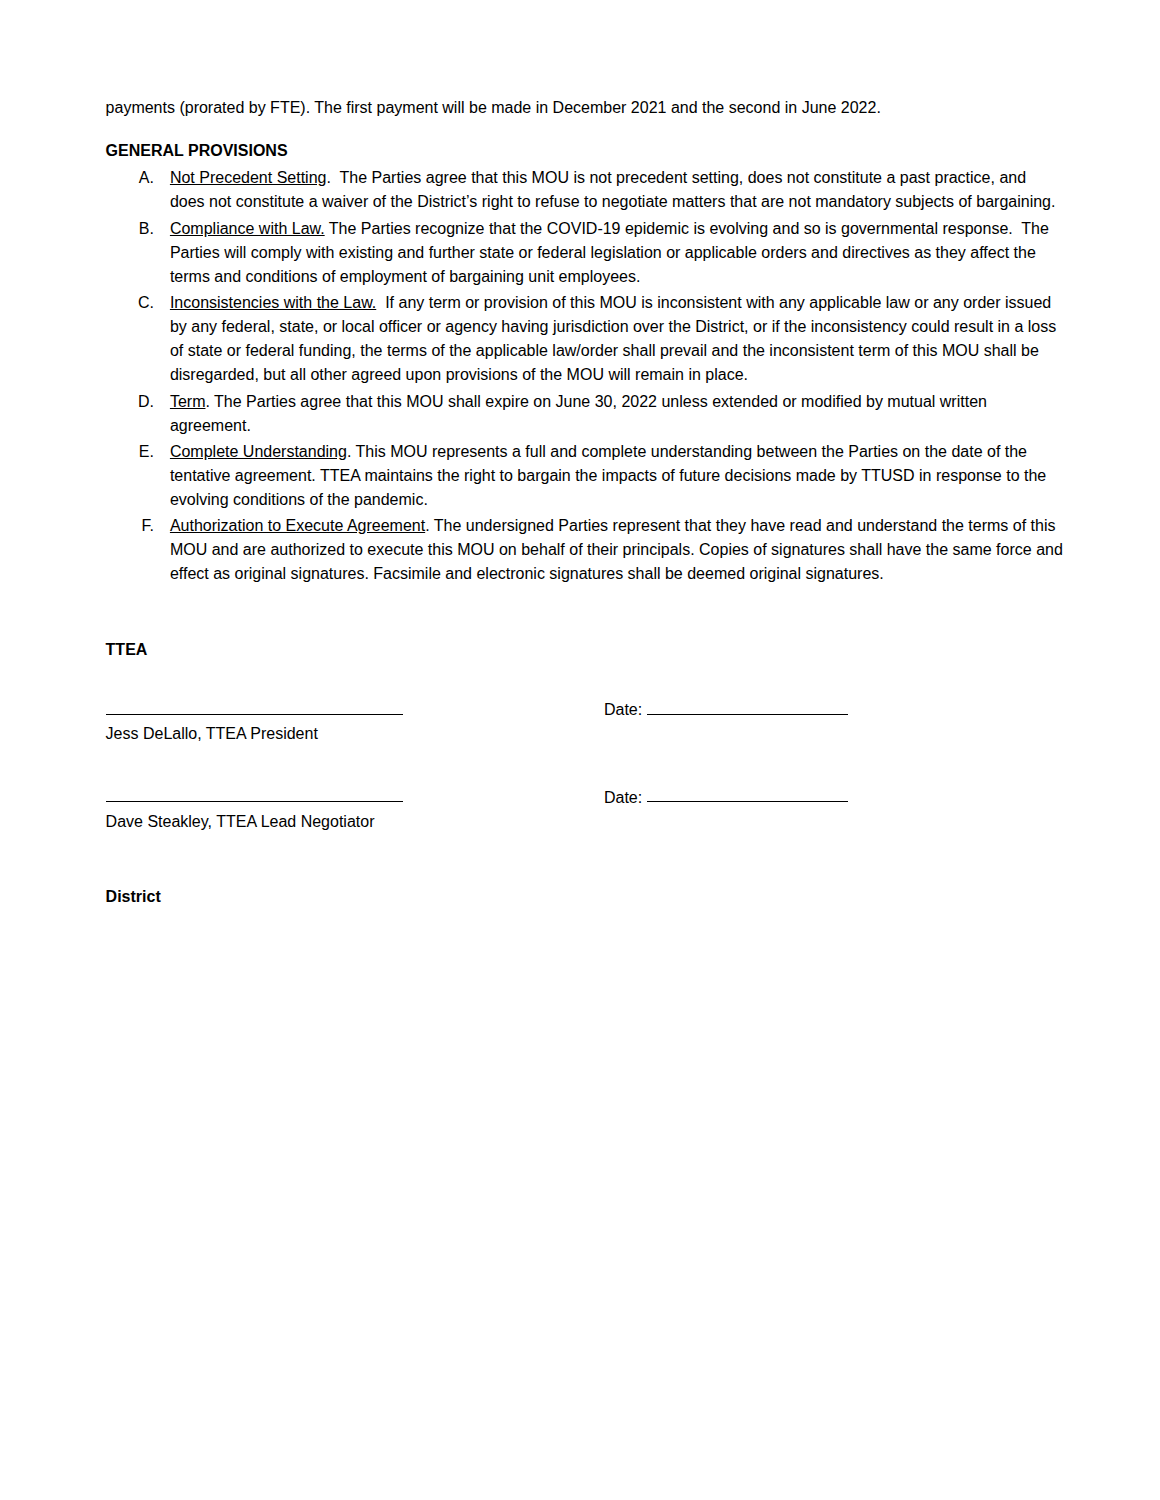payments (prorated by FTE). The first payment will be made in December 2021 and the second in June 2022.
GENERAL PROVISIONS
Not Precedent Setting. The Parties agree that this MOU is not precedent setting, does not constitute a past practice, and does not constitute a waiver of the District’s right to refuse to negotiate matters that are not mandatory subjects of bargaining.
Compliance with Law. The Parties recognize that the COVID-19 epidemic is evolving and so is governmental response. The Parties will comply with existing and further state or federal legislation or applicable orders and directives as they affect the terms and conditions of employment of bargaining unit employees.
Inconsistencies with the Law. If any term or provision of this MOU is inconsistent with any applicable law or any order issued by any federal, state, or local officer or agency having jurisdiction over the District, or if the inconsistency could result in a loss of state or federal funding, the terms of the applicable law/order shall prevail and the inconsistent term of this MOU shall be disregarded, but all other agreed upon provisions of the MOU will remain in place.
Term. The Parties agree that this MOU shall expire on June 30, 2022 unless extended or modified by mutual written agreement.
Complete Understanding. This MOU represents a full and complete understanding between the Parties on the date of the tentative agreement. TTEA maintains the right to bargain the impacts of future decisions made by TTUSD in response to the evolving conditions of the pandemic.
Authorization to Execute Agreement. The undersigned Parties represent that they have read and understand the terms of this MOU and are authorized to execute this MOU on behalf of their principals. Copies of signatures shall have the same force and effect as original signatures. Facsimile and electronic signatures shall be deemed original signatures.
TTEA
| Jess DeLallo, TTEA President | Date: |
| Dave Steakley, TTEA Lead Negotiator | Date: |
District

» **EXERCISE PROMPT**:
Please reproduce the listing exactly from its opening line through the line that contains "Complete Understanding. This", both included, with all pictures omitted.

» **WRITTEN ANSWER**:
payments (prorated by FTE). The first payment will be made in December 2021 and the second in June 2022.
GENERAL PROVISIONS
Not Precedent Setting. The Parties agree that this MOU is not precedent setting, does not constitute a past practice, and does not constitute a waiver of the District’s right to refuse to negotiate matters that are not mandatory subjects of bargaining.
Compliance with Law. The Parties recognize that the COVID-19 epidemic is evolving and so is governmental response. The Parties will comply with existing and further state or federal legislation or applicable orders and directives as they affect the terms and conditions of employment of bargaining unit employees.
Inconsistencies with the Law. If any term or provision of this MOU is inconsistent with any applicable law or any order issued by any federal, state, or local officer or agency having jurisdiction over the District, or if the inconsistency could result in a loss of state or federal funding, the terms of the applicable law/order shall prevail and the inconsistent term of this MOU shall be disregarded, but all other agreed upon provisions of the MOU will remain in place.
Term. The Parties agree that this MOU shall expire on June 30, 2022 unless extended or modified by mutual written agreement.
Complete Understanding. This MOU represents a full and complete understanding between the Parties on the date of the tentative agreement. TTEA maintains the right to bargain the impacts of future decisions made by TTUSD in response to the evolving conditions of the pandemic.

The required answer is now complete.